◆ Source data ◆
⁂

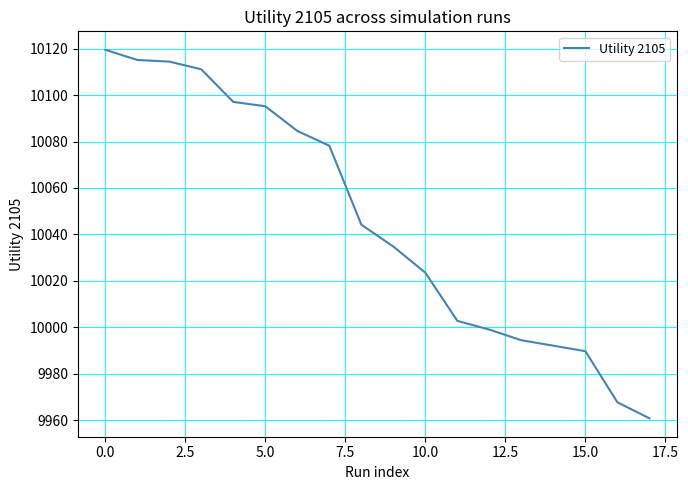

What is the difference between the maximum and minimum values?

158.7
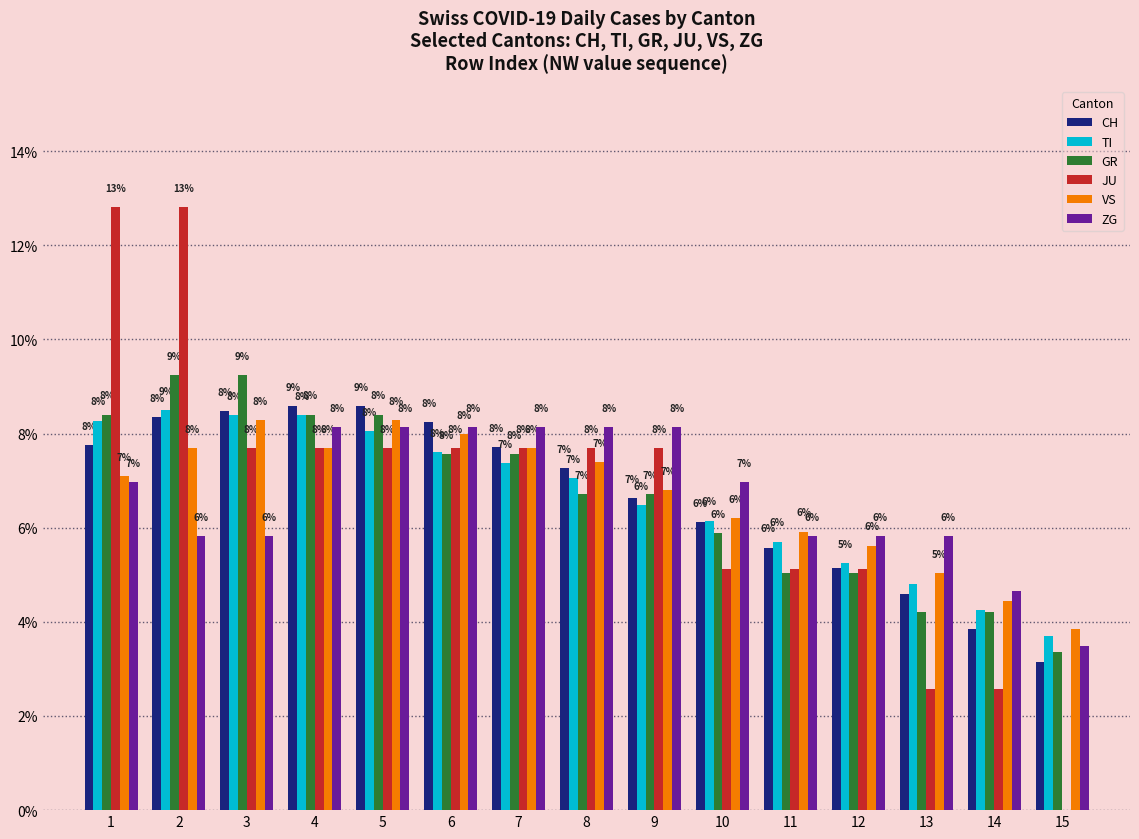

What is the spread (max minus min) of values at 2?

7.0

⁂

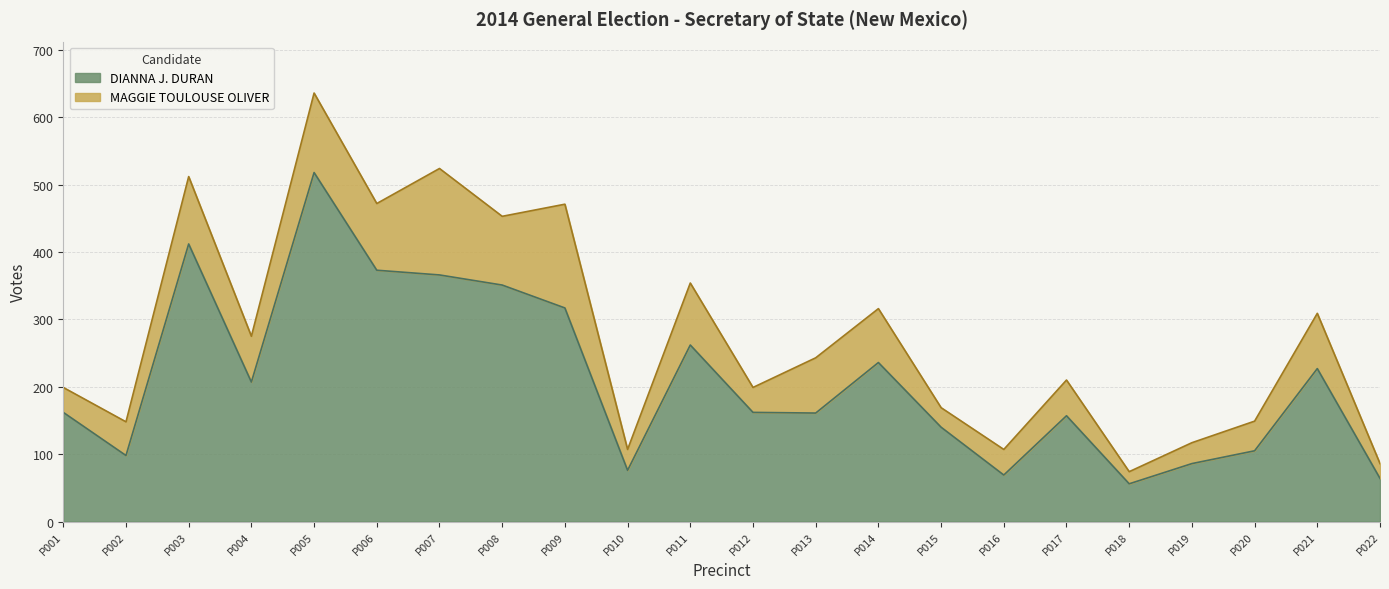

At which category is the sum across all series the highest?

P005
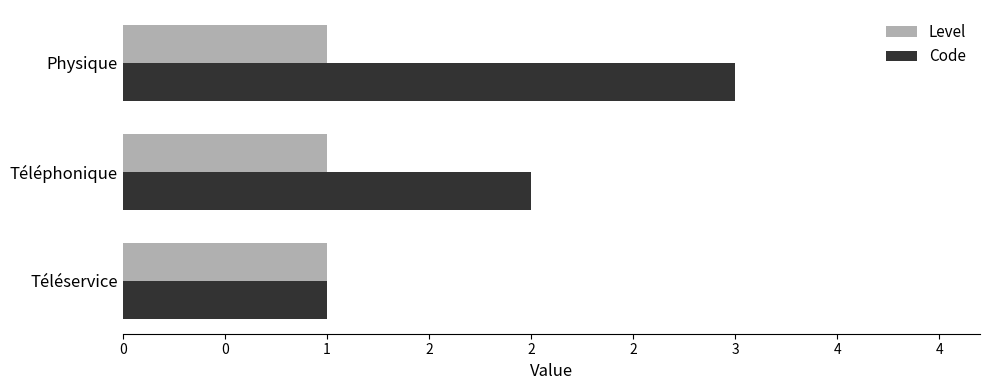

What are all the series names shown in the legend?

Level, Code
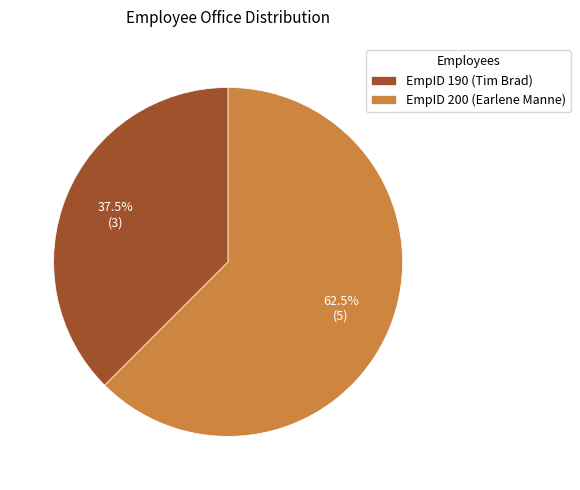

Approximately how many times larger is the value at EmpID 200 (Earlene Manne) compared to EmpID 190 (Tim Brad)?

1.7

⁂

◆ Work instructions ◆
In the rows above, take the stretch from the line containing "What is the difference" through the line containing "What is the spread" and write it out again, swapping "values" for "readings" and changing nothing else. Leave the pictures out.

◆ Solution to the exercise ◆
What is the difference between the maximum and minimum readings?

158.7

What is the spread (max minus min) of readings at 2?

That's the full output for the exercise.